Sebuah jajak pendapat baru -baru ini oleh media Jepang menunjukkan bahwa peringkat persetujuan untuk kabinet Ishiba meluncur menjadi 27,4 persen bulan ini, turun 5 persen dari April.
Menteri Pertanian Taku Eto juga dipaksa untuk mengundurkan diri minggu ini setelah ia membuat keributan karena menyatakan bahwa ia “tidak pernah harus membeli beras” karena banyak hadiah beras yang ia terima dari para pendukung.
Pernyataan itu dipandang tidak berhubungan dengan pemilih, yang menghadapi tingkat inflasi yang tinggi dan krisis biaya hidup.
Penggantinya, Shinjiro Koizumi, mengatakan pada hari Jumat bahwa ia bertujuan untuk mendapatkan harga beras kembali menjadi sekitar 3.000 yen (sekitar $ 20) untuk kantong beras 5kg.
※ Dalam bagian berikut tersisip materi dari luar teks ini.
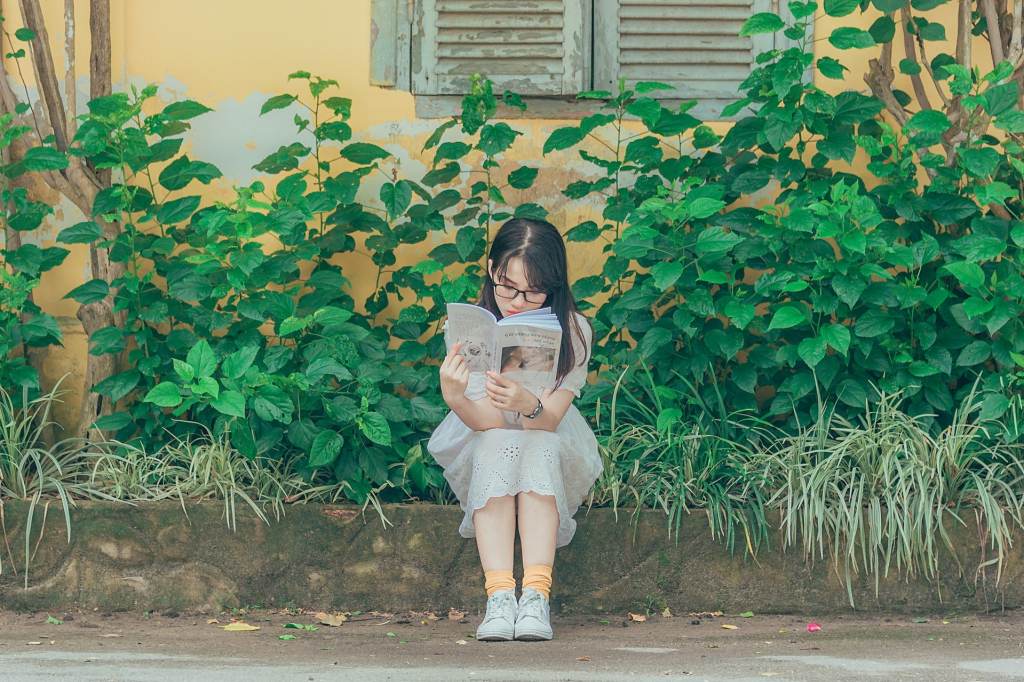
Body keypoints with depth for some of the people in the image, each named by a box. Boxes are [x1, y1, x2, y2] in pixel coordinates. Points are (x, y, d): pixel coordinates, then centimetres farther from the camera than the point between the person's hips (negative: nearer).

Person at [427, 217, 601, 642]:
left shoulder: (575, 331, -15)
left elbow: (550, 418, -25)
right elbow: (486, 421, -25)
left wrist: (527, 404, -49)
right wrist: (455, 398, -47)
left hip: (552, 449, 0)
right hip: (483, 449, 0)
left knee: (537, 446, -33)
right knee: (499, 445, -33)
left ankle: (536, 596, -42)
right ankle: (498, 596, -42)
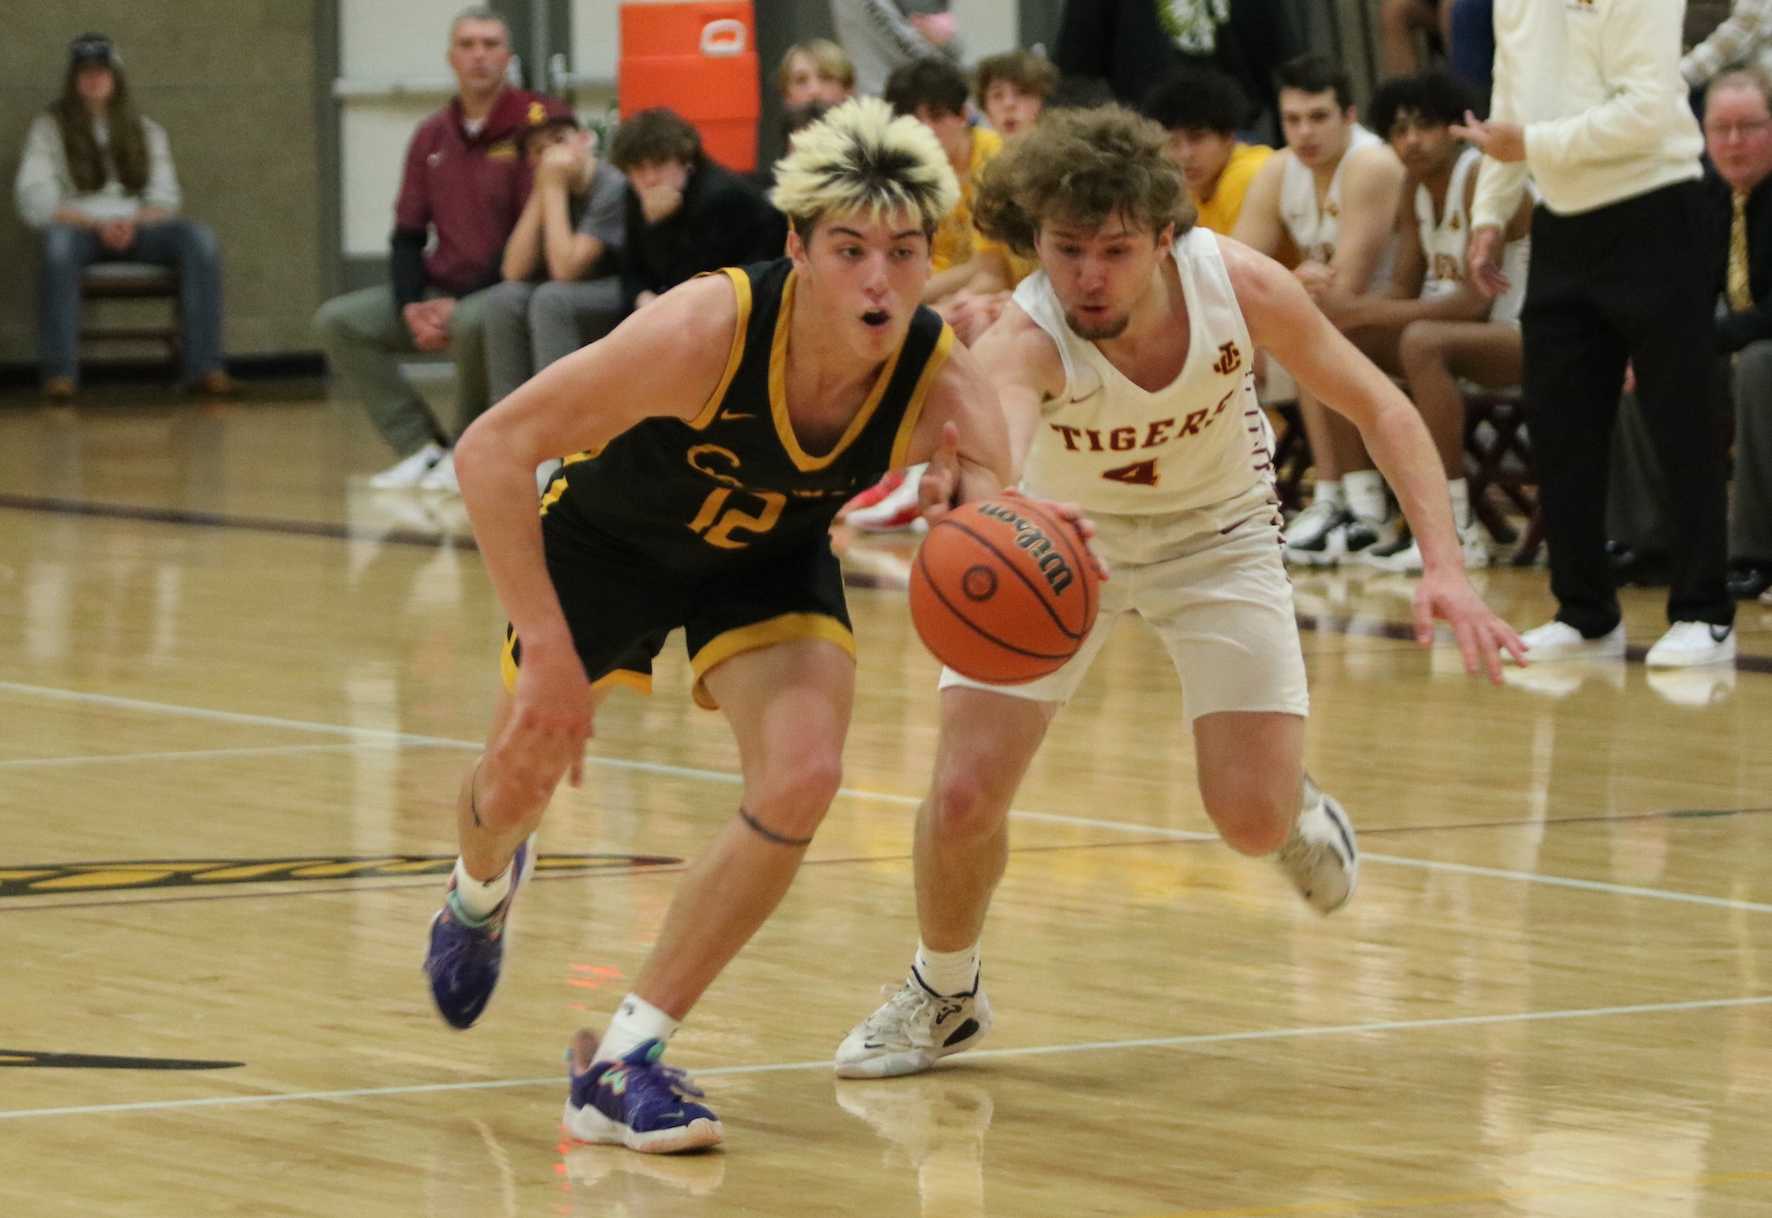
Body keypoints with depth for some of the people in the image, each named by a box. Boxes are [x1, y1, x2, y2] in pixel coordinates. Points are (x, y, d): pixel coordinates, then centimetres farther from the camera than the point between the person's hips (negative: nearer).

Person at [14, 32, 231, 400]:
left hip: (138, 228, 3)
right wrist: (96, 225, -15)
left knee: (200, 238, -28)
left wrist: (134, 222, -13)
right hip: (78, 229, -3)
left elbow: (165, 198, 11)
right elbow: (35, 203, -1)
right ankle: (59, 371, -40)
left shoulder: (146, 131, 19)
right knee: (59, 244, -41)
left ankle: (204, 366, -32)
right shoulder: (49, 128, 11)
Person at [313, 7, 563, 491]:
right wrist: (410, 306, -8)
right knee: (337, 321, -7)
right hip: (441, 289, 7)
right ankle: (422, 447, -8)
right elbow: (407, 235, 12)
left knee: (473, 323, -39)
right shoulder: (431, 137, 9)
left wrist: (459, 304, -18)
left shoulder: (535, 121, -11)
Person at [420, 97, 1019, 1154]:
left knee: (802, 779, -21)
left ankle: (625, 1059, -6)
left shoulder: (945, 384, -32)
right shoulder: (705, 331, -41)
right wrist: (547, 649, -40)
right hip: (611, 528, -2)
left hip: (769, 556, 2)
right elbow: (493, 448, -36)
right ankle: (484, 888, 52)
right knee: (521, 782, 9)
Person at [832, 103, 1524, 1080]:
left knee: (1254, 823, -9)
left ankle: (1297, 807, 30)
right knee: (963, 793, -14)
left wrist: (1443, 565, -25)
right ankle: (942, 995, 17)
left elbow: (1376, 405, -14)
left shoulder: (1237, 283, -29)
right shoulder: (1023, 339, -37)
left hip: (1215, 533, 1)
Tingkat inflasi inti Jepang dipercepat menjadi 3,5 persen pada bulan April, menurut data baru dari Bank Jepang, laju tahunan tercepat dalam lebih dari dua tahun. Indeks Harga Konsumen, yang mencakup harga minyak tetapi tidak termasuk makanan segar, naik 3,5 persen pada bulan April tahun-ke-tahun, kata BOJ.
Harga pangan naik 7,0 persen pada bulan April ketika perusahaan Jepang memulai tahun fiskal baru mereka, menurut data pemerintah. Kenaikan ini mengikuti kenaikan harga 6,2 persen pada bulan Maret.
Jepang pernah dikenal karena tingkat inflasi yang rendah, tetapi pandemi Covid-19 dan Perang Ukraina membantu membalikkan tren selama beberapa dekade pada tahun 2022.
Kekurangan tenaga kerja semakin memperparah masalah.